Davis adds, “Some music programs are dwindling, especially in the inner city.” But WCM and other higher-ed programs provide scholarships—and the Conservatory faculty ensemble, We Six, does residencies and performances—at these schools.
“Milwaukee seems on a real upswing, with numerous incredible Conservatory-trained high school and college players coming up: Lenard Simpson, trumpeter Alec Aldred, guitarist Tommy Antonic, saxophonist Robert Larry (from UWM) and percussionist Jake Richter—now on full scholarship to Indiana University,” he continues.
“Their success comes from education, the jazz community and musicians acting as mentors, if only through their playing. Guys like Jamie Breiwick. Last night, Jordan Rattner, a great high school guitarist and trumpeter Cody Longreen sat in with us. You can’t just teach jazz in classroom. You gotta be out in the real world,” Davis says.
“You hear criticisms that academia creates musical clones, who all sound the same. I think it’s a reaction to more jazz education and less playing opportunities.”

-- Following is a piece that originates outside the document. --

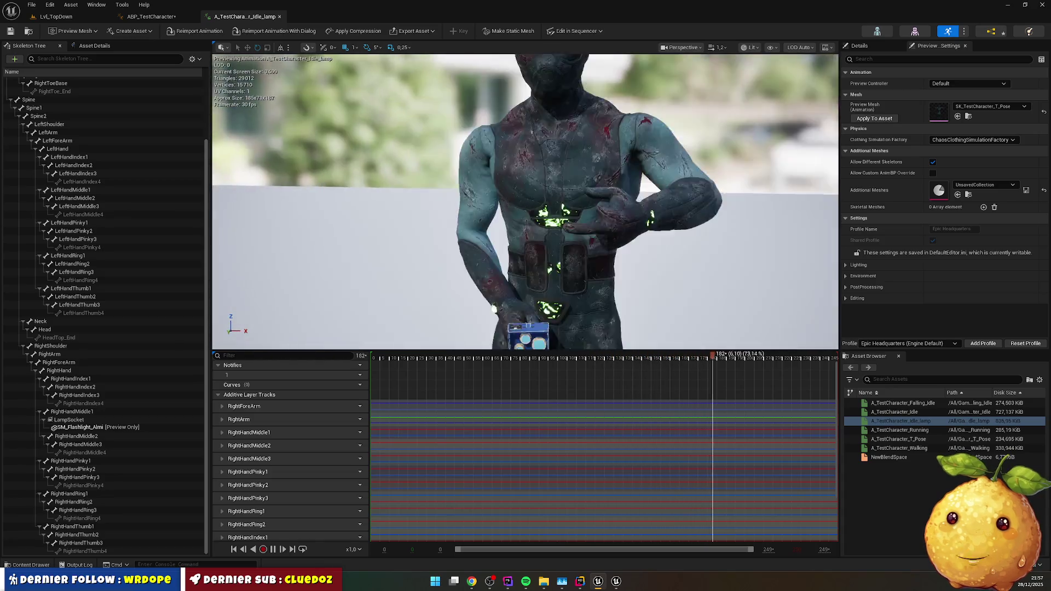
scroll(573, 169, "up", 10)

Jazz still fights against American anti-intellectualism, and it lacks the funding base classical music enjoys. Yet jazz persists.
“You have to learn how to hear those harmonies to really understand it,” Davis concludes. “Most jazz musicians recognize the need to give something back, to educate people to create an audience for tomorrow. Most people I taught 20 years ago are adults and hopefully it’s part of their culture.”